(Stored data entries)
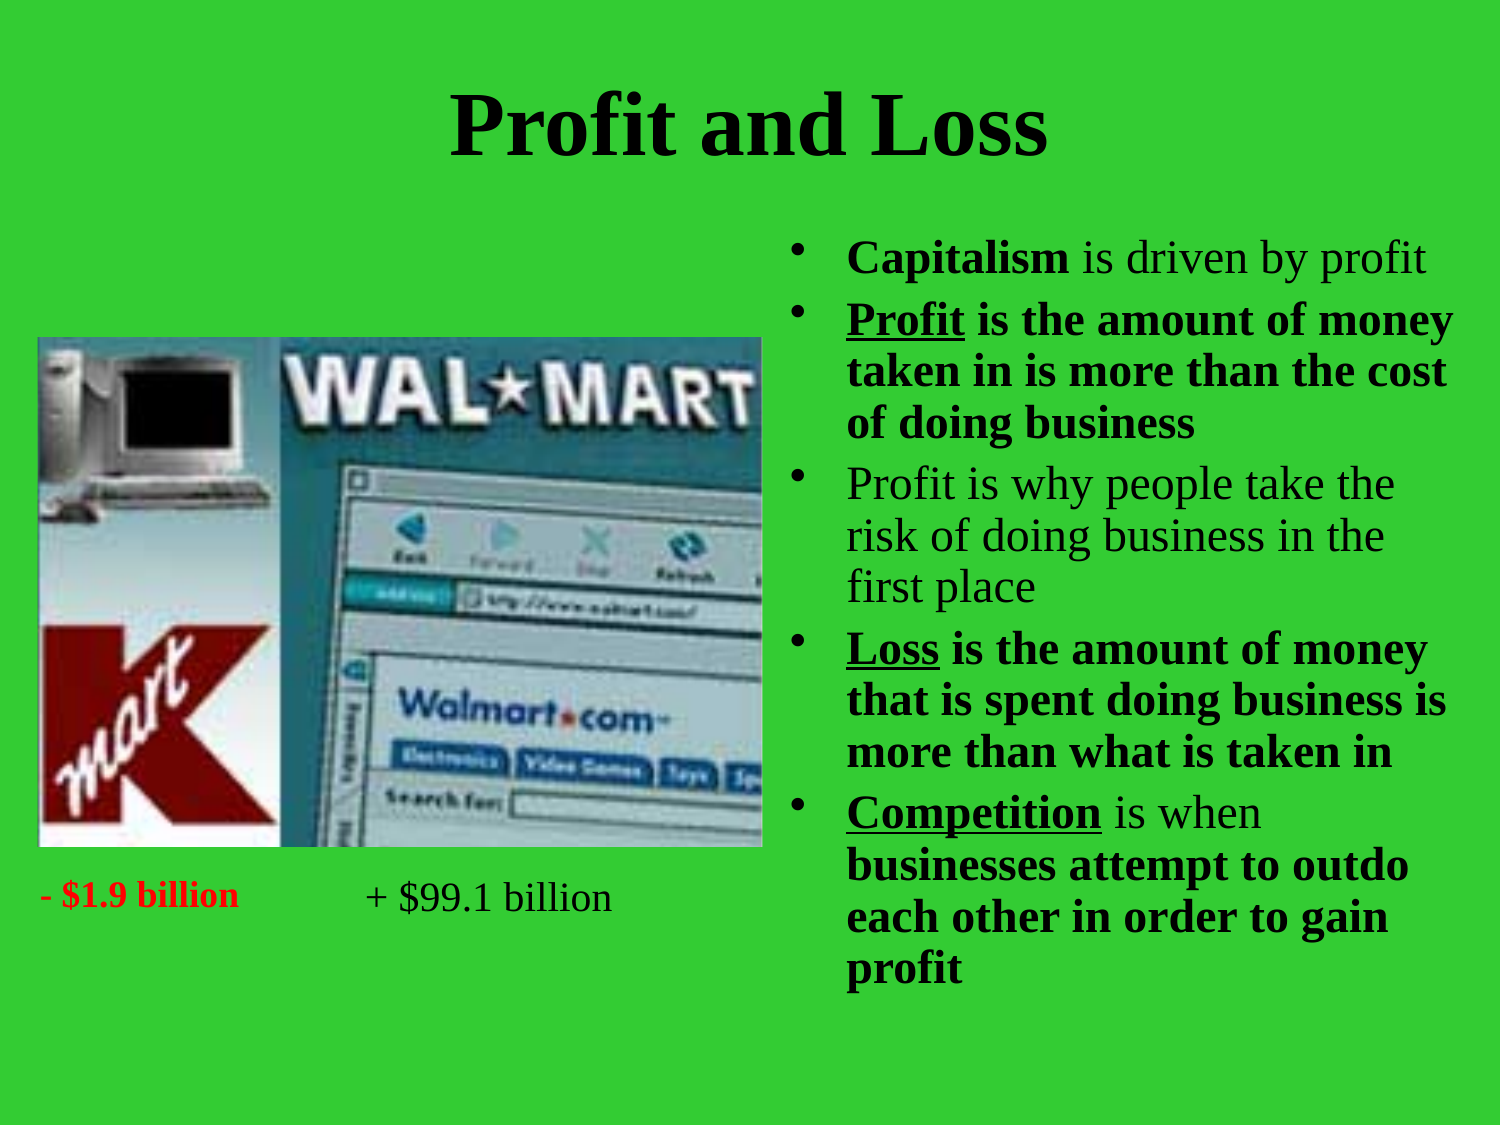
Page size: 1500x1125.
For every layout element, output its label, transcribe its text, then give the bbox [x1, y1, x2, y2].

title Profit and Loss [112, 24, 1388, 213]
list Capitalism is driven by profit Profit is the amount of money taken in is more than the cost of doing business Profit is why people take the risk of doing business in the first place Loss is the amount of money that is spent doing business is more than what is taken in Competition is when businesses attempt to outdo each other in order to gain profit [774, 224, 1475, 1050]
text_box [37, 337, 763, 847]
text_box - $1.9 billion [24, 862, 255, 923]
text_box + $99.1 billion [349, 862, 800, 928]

*HOW TO COMPLETE THIS TASK*
In the entries, the line containing "For every layout" and every line after it through the last are to be duplicated exactly, and no other line is to be included.

*SOLUTION FOR THIS TASK*
For every layout element, output its label, transcribe its text, then give the bbox [x1, y1, x2, y2].

title Profit and Loss [112, 24, 1388, 213]
list Capitalism is driven by profit Profit is the amount of money taken in is more than the cost of doing business Profit is why people take the risk of doing business in the first place Loss is the amount of money that is spent doing business is more than what is taken in Competition is when businesses attempt to outdo each other in order to gain profit [774, 224, 1475, 1050]
text_box [37, 337, 763, 847]
text_box - $1.9 billion [24, 862, 255, 923]
text_box + $99.1 billion [349, 862, 800, 928]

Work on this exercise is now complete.